What to do ▸ From the records below, keep only the lines that contain the word "nhau".

..........

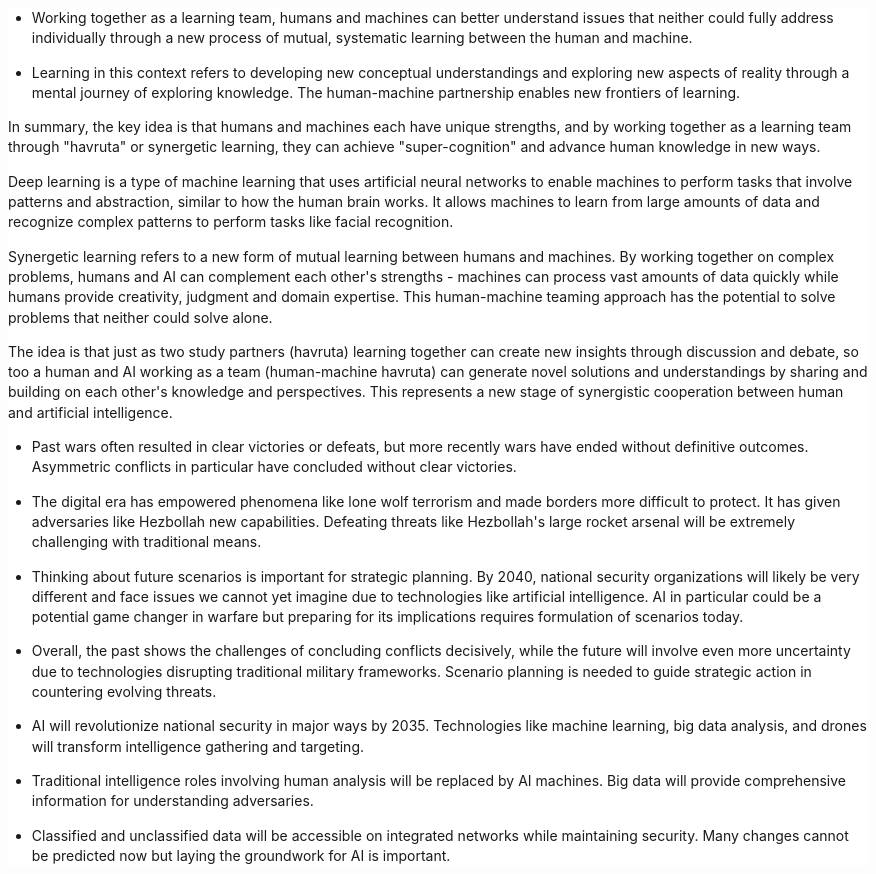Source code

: - Working together as a learning team, humans and machines can better understand issues that neither could fully address individually through a new process of mutual, systematic learning between the human and machine. 

- Learning in this context refers to developing new conceptual understandings and exploring new aspects of reality through a mental journey of exploring knowledge. The human-machine partnership enables new frontiers of learning.

In summary, the key idea is that humans and machines each have unique strengths, and by working together as a learning team through "havruta" or synergetic learning, they can achieve "super-cognition" and advance human knowledge in new ways.

 

Deep learning is a type of machine learning that uses artificial neural networks to enable machines to perform tasks that involve patterns and abstraction, similar to how the human brain works. It allows machines to learn from large amounts of data and recognize complex patterns to perform tasks like facial recognition. 

Synergetic learning refers to a new form of mutual learning between humans and machines. By working together on complex problems, humans and AI can complement each other's strengths - machines can process vast amounts of data quickly while humans provide creativity, judgment and domain expertise. This human-machine teaming approach has the potential to solve problems that neither could solve alone. 

The idea is that just as two study partners (havruta) learning together can create new insights through discussion and debate, so too a human and AI working as a team (human-machine havruta) can generate novel solutions and understandings by sharing and building on each other's knowledge and perspectives. This represents a new stage of synergistic cooperation between human and artificial intelligence.

 

- Past wars often resulted in clear victories or defeats, but more recently wars have ended without definitive outcomes. Asymmetric conflicts in particular have concluded without clear victories. 

- The digital era has empowered phenomena like lone wolf terrorism and made borders more difficult to protect. It has given adversaries like Hezbollah new capabilities. Defeating threats like Hezbollah's large rocket arsenal will be extremely challenging with traditional means.

- Thinking about future scenarios is important for strategic planning. By 2040, national security organizations will likely be very different and face issues we cannot yet imagine due to technologies like artificial intelligence. AI in particular could be a potential game changer in warfare but preparing for its implications requires formulation of scenarios today.

- Overall, the past shows the challenges of concluding conflicts decisively, while the future will involve even more uncertainty due to technologies disrupting traditional military frameworks. Scenario planning is needed to guide strategic action in countering evolving threats.

 

- AI will revolutionize national security in major ways by 2035. Technologies like machine learning, big data analysis, and drones will transform intelligence gathering and targeting. 

- Traditional intelligence roles involving human analysis will be replaced by AI machines. Big data will provide comprehensive information for understanding adversaries. 

- Classified and unclassified data will be accessible on integrated networks while maintaining security. Many changes cannot be predicted now but laying the groundwork for AI is important. 
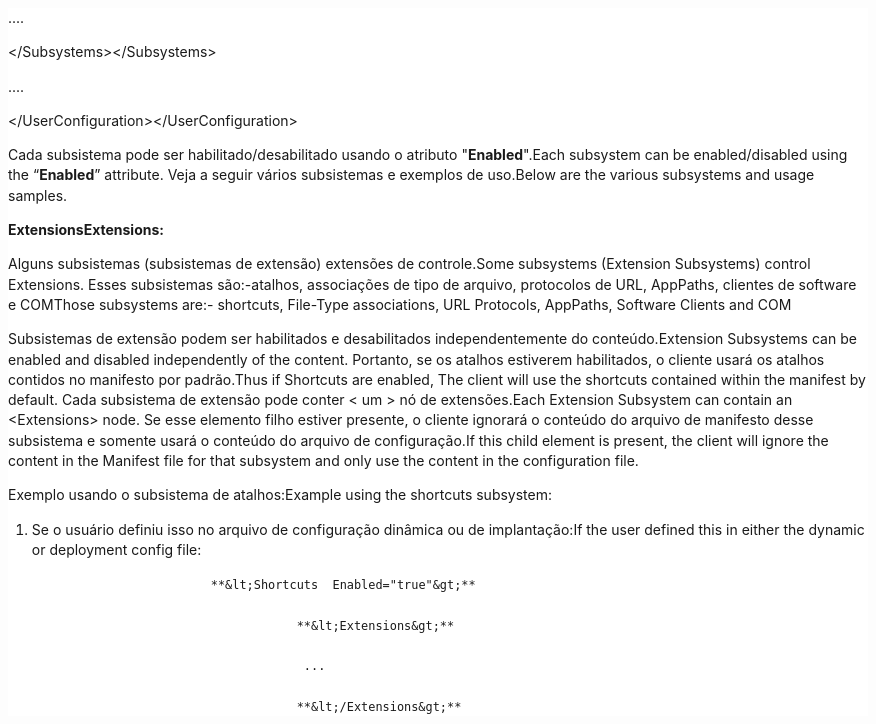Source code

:    <span data-ttu-id="44ada-173">..</span><span class="sxs-lookup"><span data-stu-id="44ada-173">..</span></span>

   <span data-ttu-id="44ada-174">&lt;/Subsystems&gt;</span><span class="sxs-lookup"><span data-stu-id="44ada-174">&lt;/Subsystems&gt;</span></span>

   <span data-ttu-id="44ada-175">..</span><span class="sxs-lookup"><span data-stu-id="44ada-175">..</span></span>

   <span data-ttu-id="44ada-176">&lt;/UserConfiguration&gt;</span><span class="sxs-lookup"><span data-stu-id="44ada-176">&lt;/UserConfiguration&gt;</span></span>

   <span data-ttu-id="44ada-177">Cada subsistema pode ser habilitado/desabilitado usando o atributo "**Enabled**".</span><span class="sxs-lookup"><span data-stu-id="44ada-177">Each subsystem can be enabled/disabled using the “**Enabled**” attribute.</span></span> <span data-ttu-id="44ada-178">Veja a seguir vários subsistemas e exemplos de uso.</span><span class="sxs-lookup"><span data-stu-id="44ada-178">Below are the various subsystems and usage samples.</span></span>

   **<span data-ttu-id="44ada-179">Extensions</span><span class="sxs-lookup"><span data-stu-id="44ada-179">Extensions:</span></span>**

   <span data-ttu-id="44ada-180">Alguns subsistemas (subsistemas de extensão) extensões de controle.</span><span class="sxs-lookup"><span data-stu-id="44ada-180">Some subsystems (Extension Subsystems) control Extensions.</span></span> <span data-ttu-id="44ada-181">Esses subsistemas são:-atalhos, associações de tipo de arquivo, protocolos de URL, AppPaths, clientes de software e COM</span><span class="sxs-lookup"><span data-stu-id="44ada-181">Those subsystems are:- shortcuts, File-Type associations, URL Protocols, AppPaths, Software Clients and COM</span></span>

   <span data-ttu-id="44ada-182">Subsistemas de extensão podem ser habilitados e desabilitados independentemente do conteúdo.</span><span class="sxs-lookup"><span data-stu-id="44ada-182">Extension Subsystems can be enabled and disabled independently of the content.</span></span>  <span data-ttu-id="44ada-183">Portanto, se os atalhos estiverem habilitados, o cliente usará os atalhos contidos no manifesto por padrão.</span><span class="sxs-lookup"><span data-stu-id="44ada-183">Thus if Shortcuts are enabled, The client will use the shortcuts contained within the manifest by default.</span></span> <span data-ttu-id="44ada-184">Cada subsistema de extensão pode conter &lt; um &gt; nó de extensões.</span><span class="sxs-lookup"><span data-stu-id="44ada-184">Each Extension Subsystem can contain an &lt;Extensions&gt; node.</span></span> <span data-ttu-id="44ada-185">Se esse elemento filho estiver presente, o cliente ignorará o conteúdo do arquivo de manifesto desse subsistema e somente usará o conteúdo do arquivo de configuração.</span><span class="sxs-lookup"><span data-stu-id="44ada-185">If this child element is present, the client will ignore the content in the Manifest file for that subsystem and only use the content in the configuration file.</span></span>

   <span data-ttu-id="44ada-186">Exemplo usando o subsistema de atalhos:</span><span class="sxs-lookup"><span data-stu-id="44ada-186">Example using the shortcuts subsystem:</span></span>

   1.  <span data-ttu-id="44ada-187">Se o usuário definiu isso no arquivo de configuração dinâmica ou de implantação:</span><span class="sxs-lookup"><span data-stu-id="44ada-187">If the user defined this in either the dynamic or deployment config file:</span></span>

                                    **&lt;Shortcuts  Enabled="true"&gt;**

                                                **&lt;Extensions&gt;**

                                                 ...

                                                **&lt;/Extensions&gt;**
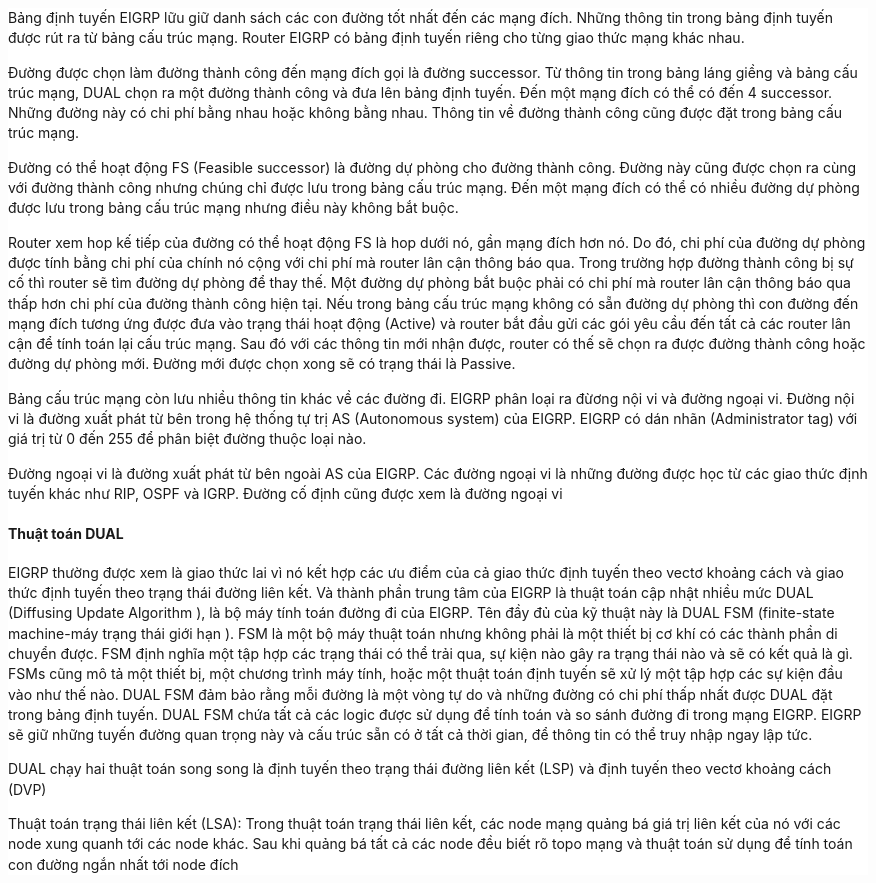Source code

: Bảng định tuyến EIGRP lữu giữ danh sách các con đường tốt nhất đến các mạng đích. Những thông tin trong bảng định tuyến được rút ra từ bảng cấu trúc mạng. Router EIGRP có bảng định tuyến riêng cho từng giao thức mạng khác nhau.

Đường được chọn làm đường thành công đến mạng đích gọi là đường successor. Từ thông tin trong bảng láng giềng và bảng cấu trúc mạng, DUAL chọn ra một đường thành công và đưa lên bảng định tuyến. Đến một mạng đích có thể có đến 4 successor. Những đường này có chi phí bằng nhau hoặc không bằng nhau. Thông tin về đường thành công cũng được đặt trong bảng cấu trúc mạng.

Đường có thể hoạt động FS (Feasible successor) là đường dự phòng cho đường thành công. Đường này cũng được chọn ra cùng với đường thành công nhưng chúng chỉ được lưu trong bảng cấu trúc mạng. Đến một mạng đích có thể có nhiều đường dự phòng được lưu trong bảng cấu trúc mạng nhưng điều này không bắt buộc.

Router xem hop kế tiếp của đường có thể hoạt động FS là hop dưới nó, gần mạng đích hơn nó. Do đó, chi phí của đường dự phòng được tính bằng chi phí của chính nó cộng với chi phí mà router lân cận thông báo qua. Trong trường hợp đường thành công bị sự cố thì router sẽ tìm đường dự phòng để thay thế. Một đường dự phòng bắt buộc phải có chi phí mà router lân cận thông báo qua thấp hơn chi phí của đường thành công hiện tại. Nếu trong bảng cấu trúc mạng không có sẵn đường dự phòng thì con đường đến mạng đích tương ứng được đưa vào trạng thái hoạt động (Active) và router bắt đầu gửi các gói yêu cầu đến tất cả các router lân cận để tính toán lại cấu trúc mạng. Sau đó với các thông tin mới nhận được, router có thế sẽ chọn ra được đường thành công hoặc đường dự phòng mới. Đường mới được chọn xong sẽ có trạng thái là Passive.

Bảng cấu trúc mạng còn lưu nhiều thông tin khác về các đường đi. EIGRP phân loại ra đừơng nội vi và đường ngoại vi. Đường nội vi là đường xuất phát từ bên trong hệ thống tự trị AS (Autonomous system) của EIGRP. EIGRP có dán nhãn (Administrator tag) với giá trị từ 0 đến 255 để phân biệt đường thuộc loại nào.

Đường ngoại vi là đường xuất phát từ bên ngoài AS của EIGRP. Các đường ngoại vi là những đường được học từ các giao thức định tuyến khác như RIP, OSPF và IGRP. Đường cố định cũng được xem là đường ngoại vi

#### Thuật toán DUAL

EIGRP thường được xem là giao thức lai vì nó kết hợp các ưu điểm của cả giao thức định tuyến theo vectơ khoảng cách và giao thức định tuyến theo trạng thái đường liên kết. Và thành phần trung tâm của EIGRP là thuật toán cập nhật nhiều mức DUAL (Diffusing Update Algorithm ), là bộ máy tính toán đường đi của EIGRP. Tên đầy đủ của kỹ thuật này là DUAL FSM (finite-state machine-máy trạng thái giới hạn ). FSM là một bộ máy thuật toán nhưng không phải là một thiết bị cơ khí có các thành phần di chuyển được. FSM định nghĩa một tập hợp các trạng thái có thể trải qua, sự kiện nào gây ra trạng thái nào và sẽ có kết quả là gì. FSMs cũng mô tả một thiết bị, một chương trình máy tính, hoặc một thuật toán định tuyến sẽ xử lý một tập hợp các sự kiện đầu vào như thế nào. DUAL FSM đảm bảo rằng mỗi đường là một vòng tự do và những đường có chi phí thấp nhất được DUAL đặt trong bảng định tuyến. DUAL FSM chứa tất cả các logic được sử dụng để tính toán và so sánh đường đi trong mạng EIGRP. EIGRP sẽ giữ những tuyến đường quan trọng này và cấu trúc sẵn có ở tất cả thời gian, để thông tin có thể truy nhập ngay lập tức.

DUAL chạy hai thuật toán song song là định tuyến theo trạng thái đường liên kết (LSP) và định tuyến theo vectơ khoảng cách (DVP)

Thuật toán trạng thái liên kết (LSA): Trong thuật toán trạng thái liên kết, các node mạng quảng bá giá trị liên kết của nó với các node xung quanh tới các node khác. Sau khi quảng bá tất cả các node đều biết rõ topo mạng và thuật toán sử dụng để tính toán con đường ngắn nhất tới node đích
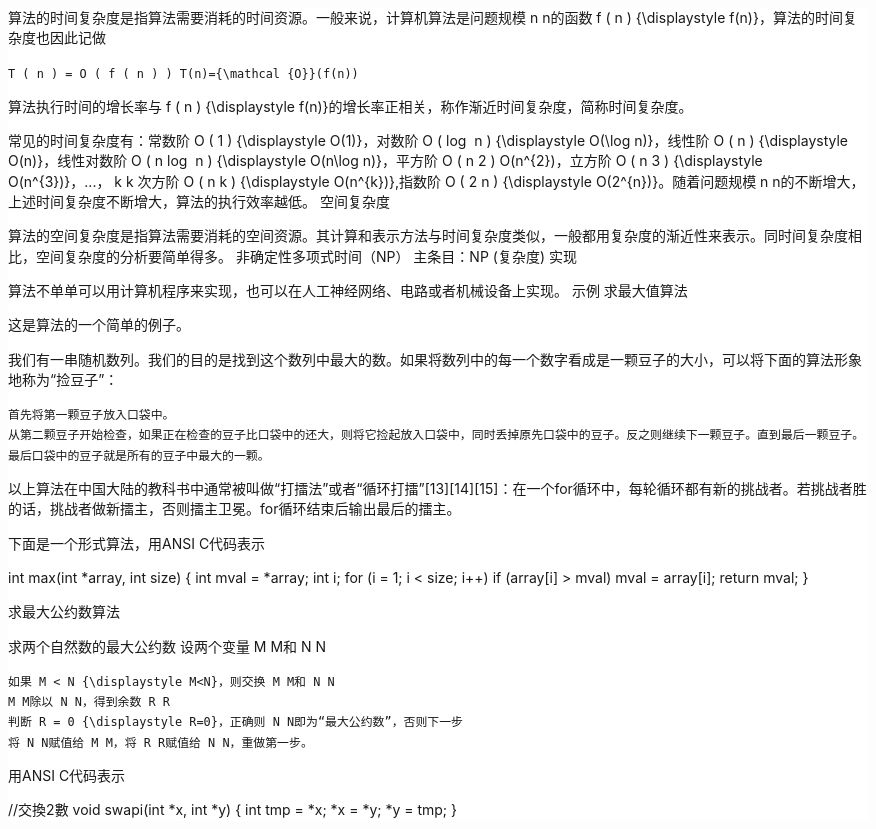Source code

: 算法的时间复杂度是指算法需要消耗的时间资源。一般来说，计算机算法是问题规模 n n的函数 f ( n ) {\displaystyle f(n)}，算法的时间复杂度也因此记做

    T ( n ) = O ( f ( n ) ) T(n)={\mathcal {O}}(f(n))

算法执行时间的增长率与 f ( n ) {\displaystyle f(n)}的增长率正相关，称作渐近时间复杂度，简称时间复杂度。

常见的时间复杂度有：常数阶 O ( 1 ) {\displaystyle O(1)}，对数阶 O ( log ⁡ n ) {\displaystyle O(\log n)}，线性阶 O ( n ) {\displaystyle O(n)}，线性对数阶 O ( n log ⁡ n ) {\displaystyle O(n\log n)}，平方阶 O ( n 2 ) O(n^{2})，立方阶 O ( n 3 ) {\displaystyle O(n^{3})}，...， k k 次方阶 O ( n k ) {\displaystyle O(n^{k})},指数阶 O ( 2 n ) {\displaystyle O(2^{n})}。随着问题规模 n n的不断增大，上述时间复杂度不断增大，算法的执行效率越低。
空间复杂度

算法的空间复杂度是指算法需要消耗的空间资源。其计算和表示方法与时间复杂度类似，一般都用复杂度的渐近性来表示。同时间复杂度相比，空间复杂度的分析要简单得多。
非确定性多项式时间（NP）
主条目：NP (复杂度)
实现

算法不单单可以用计算机程序来实现，也可以在人工神经网络、电路或者机械设备上实现。
示例
求最大值算法

这是算法的一个简单的例子。

我们有一串随机数列。我们的目的是找到这个数列中最大的数。如果将数列中的每一个数字看成是一颗豆子的大小，可以将下面的算法形象地称为“捡豆子”：

    首先将第一颗豆子放入口袋中。
    从第二颗豆子开始检查，如果正在检查的豆子比口袋中的还大，则将它捡起放入口袋中，同时丢掉原先口袋中的豆子。反之则继续下一颗豆子。直到最后一颗豆子。
    最后口袋中的豆子就是所有的豆子中最大的一颗。

以上算法在中国大陆的教科书中通常被叫做“打擂法”或者“循环打擂”[13][14][15]：在一个for循环中，每轮循环都有新的挑战者。若挑战者胜的话，挑战者做新擂主，否则擂主卫冕。for循环结束后输出最后的擂主。

下面是一个形式算法，用ANSI C代码表示

int max(int *array, int size)
{
  int mval = *array;
  int i;
  for (i = 1; i < size; i++)
    if (array[i] > mval)
      mval = array[i];
  return mval;
}

求最大公约数算法

求两个自然数的最大公约数 设两个变量 M M和 N N

    如果 M < N {\displaystyle M<N}，则交换 M M和 N N
    M M除以 N N，得到余数 R R
    判断 R = 0 {\displaystyle R=0}，正确则 N N即为“最大公约数”，否则下一步
    将 N N赋值给 M M，将 R R赋值给 N N，重做第一步。

用ANSI C代码表示

//交換2數
void swapi(int *x, int *y)
{
  int tmp = *x;
  *x = *y;
  *y = tmp;
}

..........

Exercise result ▸
: Bảng định tuyến EIGRP lữu giữ danh sách các con đường tốt nhất đến các mạng đích. Những thông tin trong bảng định tuyến được rút ra từ bảng cấu trúc mạng. Router EIGRP có bảng định tuyến riêng cho từng giao thức mạng khác nhau.
Đường được chọn làm đường thành công đến mạng đích gọi là đường successor. Từ thông tin trong bảng láng giềng và bảng cấu trúc mạng, DUAL chọn ra một đường thành công và đưa lên bảng định tuyến. Đến một mạng đích có thể có đến 4 successor. Những đường này có chi phí bằng nhau hoặc không bằng nhau. Thông tin về đường thành công cũng được đặt trong bảng cấu trúc mạng.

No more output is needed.